▶ **Data in this exercise**:
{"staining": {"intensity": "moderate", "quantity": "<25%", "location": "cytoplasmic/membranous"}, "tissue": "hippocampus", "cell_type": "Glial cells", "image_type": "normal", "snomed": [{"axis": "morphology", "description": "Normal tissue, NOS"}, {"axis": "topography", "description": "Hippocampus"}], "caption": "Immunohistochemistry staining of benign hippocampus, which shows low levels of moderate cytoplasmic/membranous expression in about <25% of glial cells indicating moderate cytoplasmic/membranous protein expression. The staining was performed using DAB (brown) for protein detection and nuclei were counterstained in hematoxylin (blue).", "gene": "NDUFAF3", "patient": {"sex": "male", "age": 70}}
==
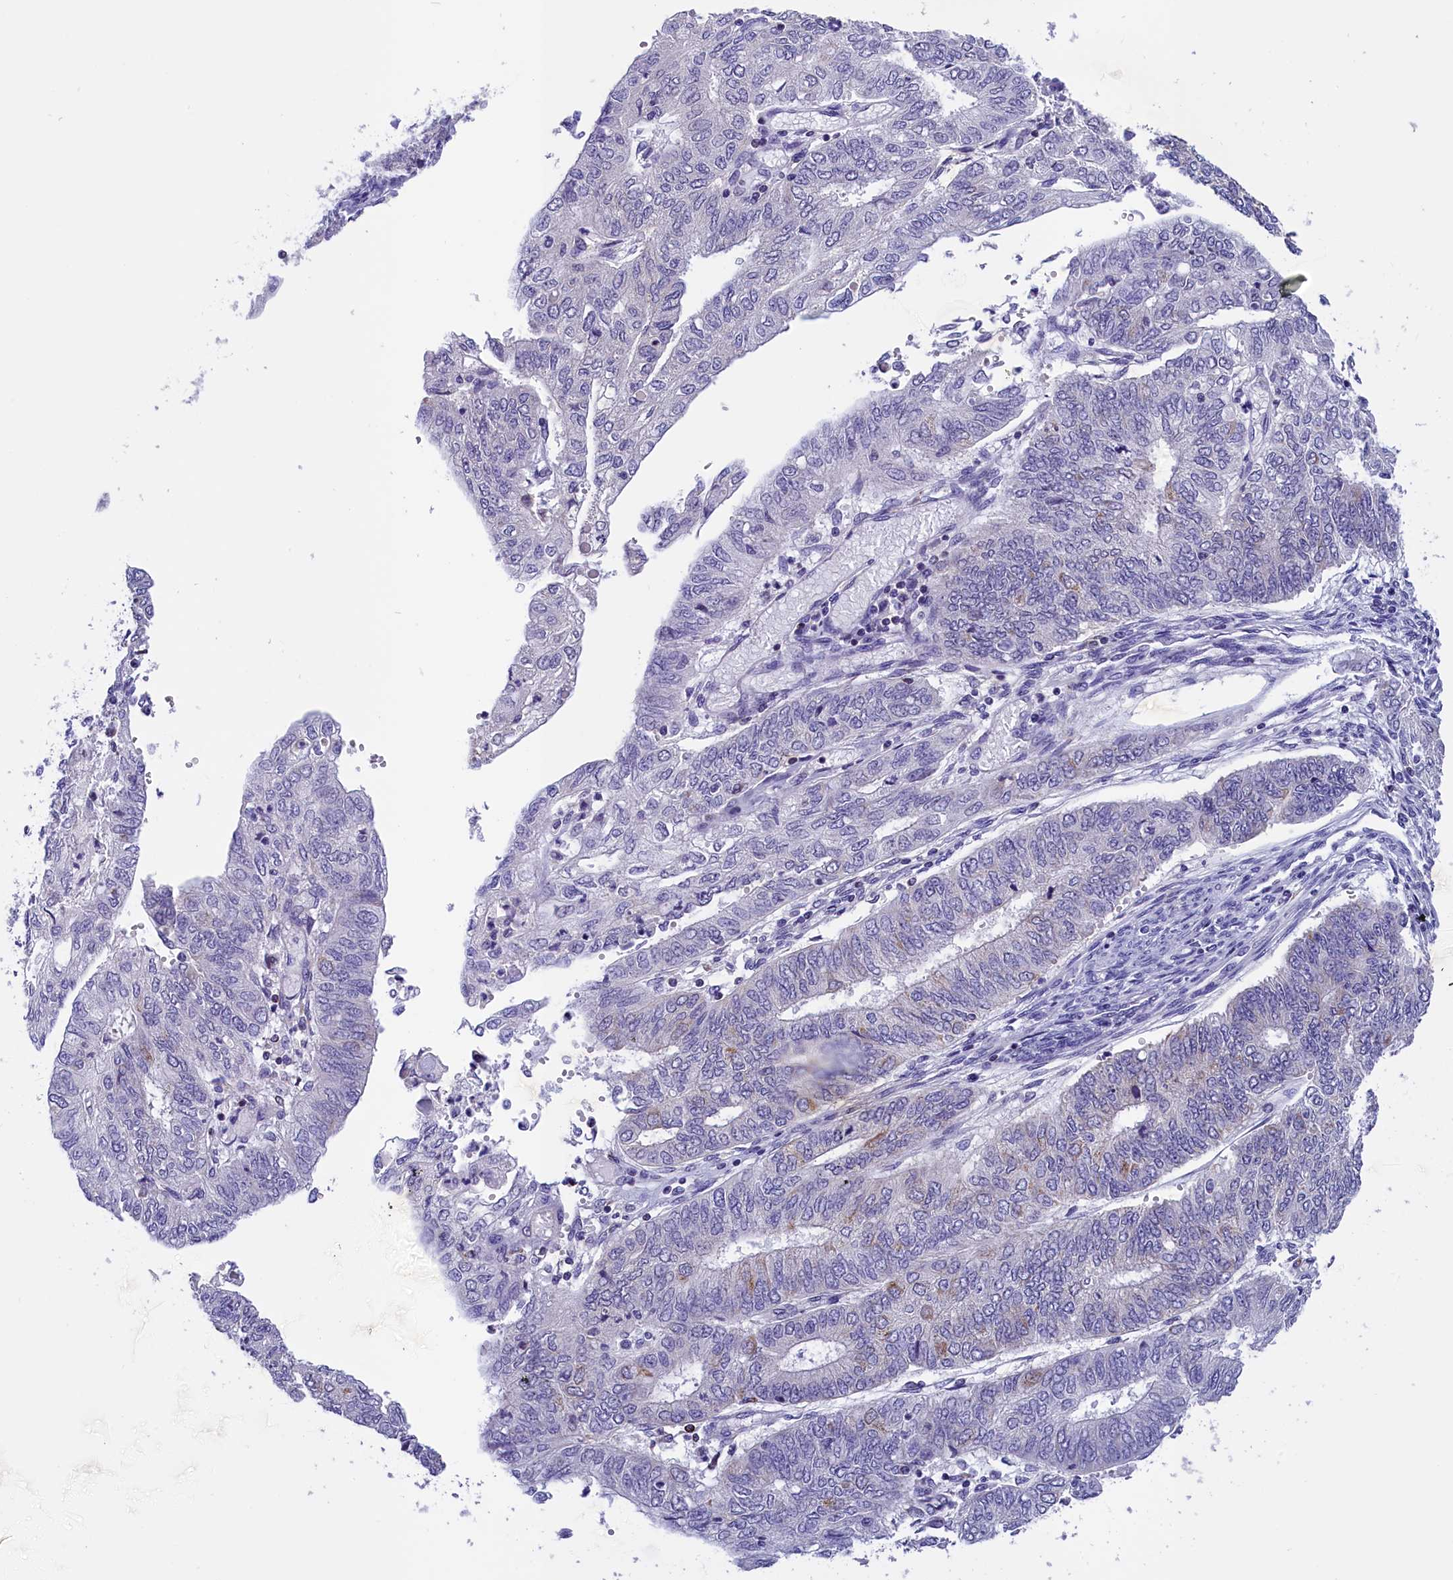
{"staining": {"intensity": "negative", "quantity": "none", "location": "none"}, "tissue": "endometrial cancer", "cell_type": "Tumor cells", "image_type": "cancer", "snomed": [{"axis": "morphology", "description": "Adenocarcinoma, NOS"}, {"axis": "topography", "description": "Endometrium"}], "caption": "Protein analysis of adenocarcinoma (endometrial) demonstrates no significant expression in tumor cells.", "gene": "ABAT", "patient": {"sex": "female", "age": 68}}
* * *
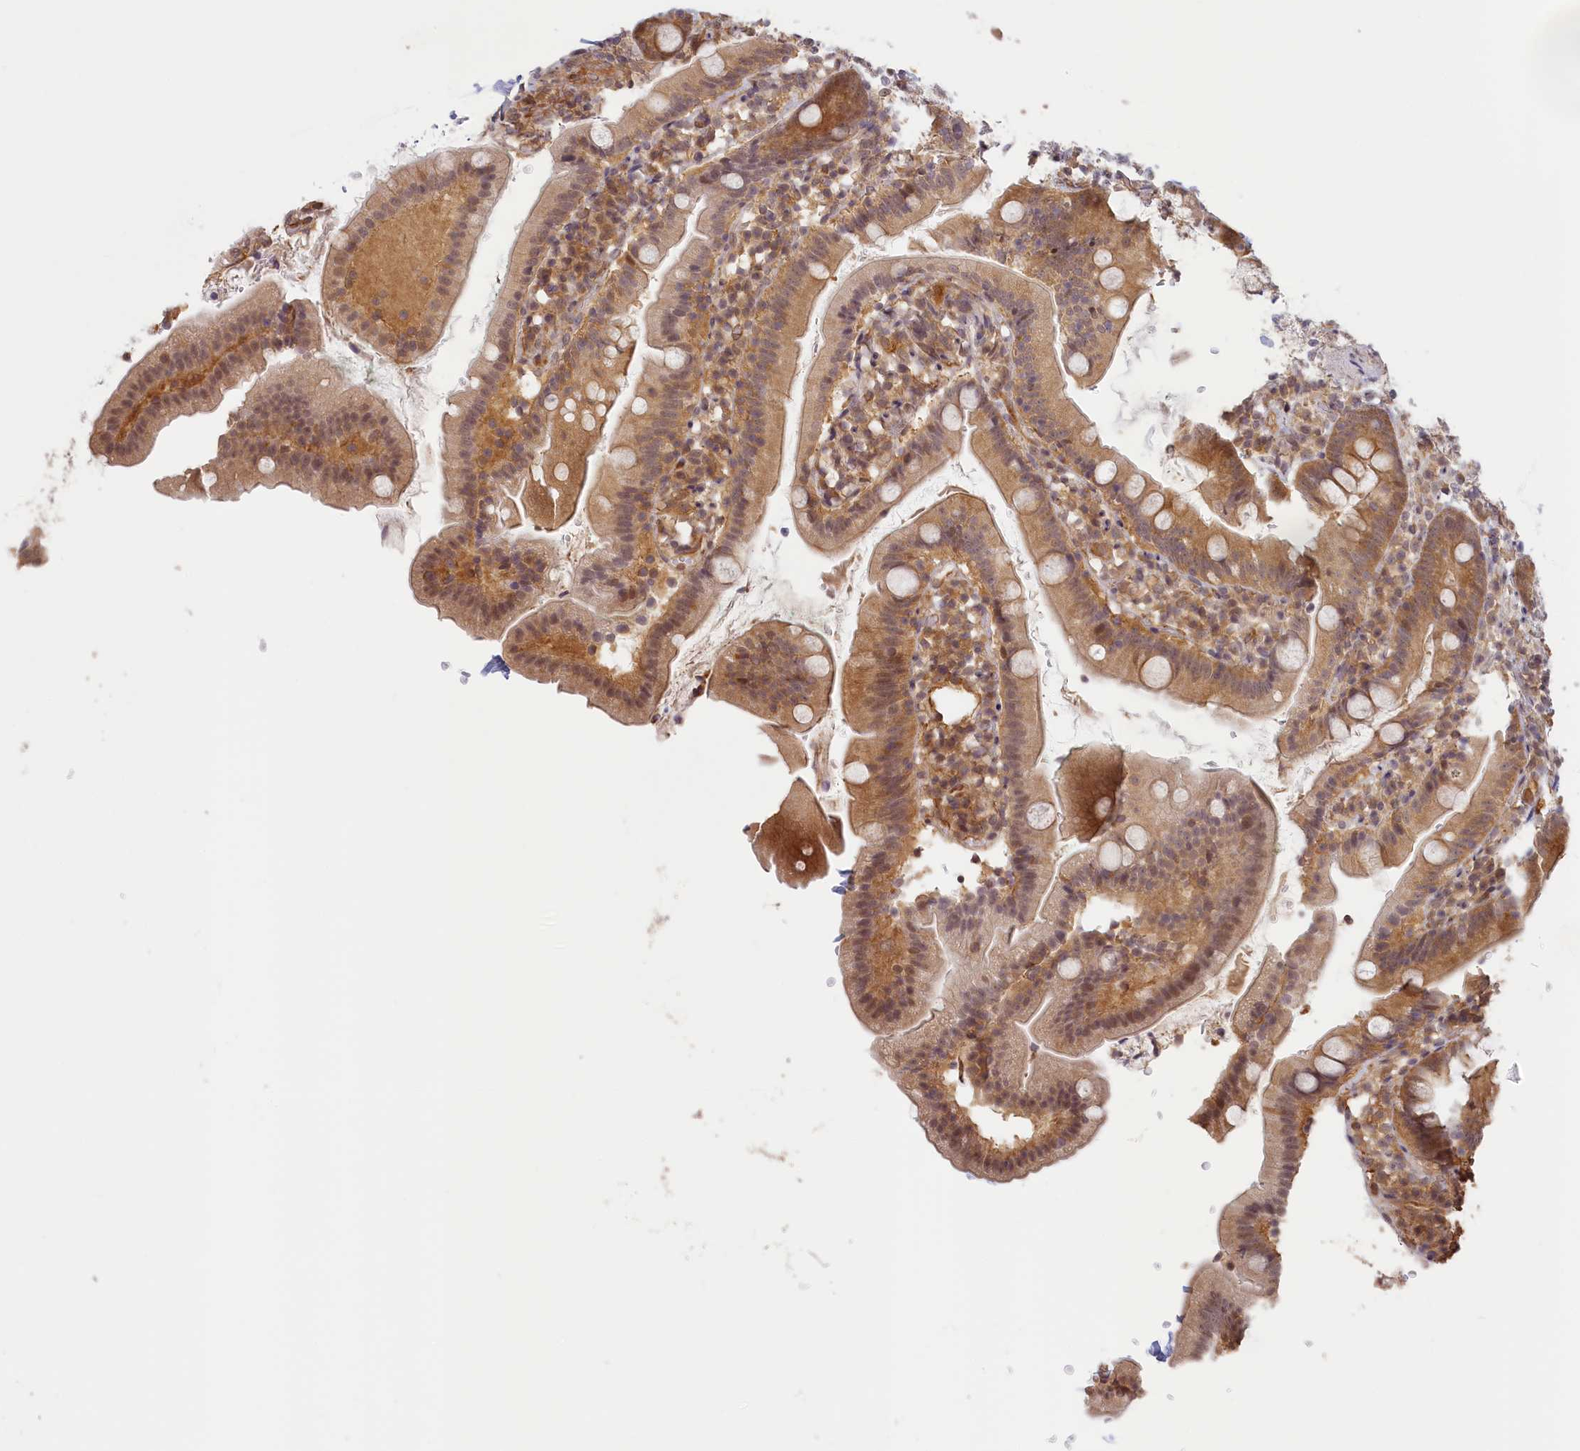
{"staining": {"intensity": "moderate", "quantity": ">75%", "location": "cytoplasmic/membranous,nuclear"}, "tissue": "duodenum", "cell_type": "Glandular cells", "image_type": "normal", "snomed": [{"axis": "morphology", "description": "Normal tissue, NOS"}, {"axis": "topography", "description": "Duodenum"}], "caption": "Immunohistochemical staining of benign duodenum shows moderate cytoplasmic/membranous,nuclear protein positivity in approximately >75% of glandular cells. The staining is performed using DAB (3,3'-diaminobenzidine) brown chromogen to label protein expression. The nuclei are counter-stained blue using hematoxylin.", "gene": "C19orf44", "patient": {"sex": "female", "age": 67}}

▶ **What you are asked to do**: Report all lines above with "cytoplasmic".

▶ **Solution for this task**:
{"staining": {"intensity": "moderate", "quantity": "<25%", "location": "cytoplasmic/membranous"}, "tissue": "hippocampus", "cell_type": "Glial cells", "image_type": "normal", "snomed": [{"axis": "morphology", "description": "Normal tissue, NOS"}, {"axis": "topography", "description": "Hippocampus"}], "caption": "Immunohistochemistry staining of benign hippocampus, which shows low levels of moderate cytoplasmic/membranous expression in about <25% of glial cells indicating moderate cytoplasmic/membranous protein expression. The staining was performed using DAB (brown) for protein detection and nuclei were counterstained in hematoxylin (blue).", "gene": "NDUFAF3", "patient": {"sex": "male", "age": 70}}
{"staining": {"intensity": "moderate", "quantity": ">75%", "location": "cytoplasmic/membranous,nuclear"}, "tissue": "duodenum", "cell_type": "Glandular cells", "image_type": "normal", "snomed": [{"axis": "morphology", "description": "Normal tissue, NOS"}, {"axis": "topography", "description": "Duodenum"}], "caption": "Immunohistochemical staining of benign duodenum shows moderate cytoplasmic/membranous,nuclear protein positivity in approximately >75% of glandular cells. The staining is performed using DAB (3,3'-diaminobenzidine) brown chromogen to label protein expression. The nuclei are counter-stained blue using hematoxylin.", "gene": "C19orf44", "patient": {"sex": "female", "age": 67}}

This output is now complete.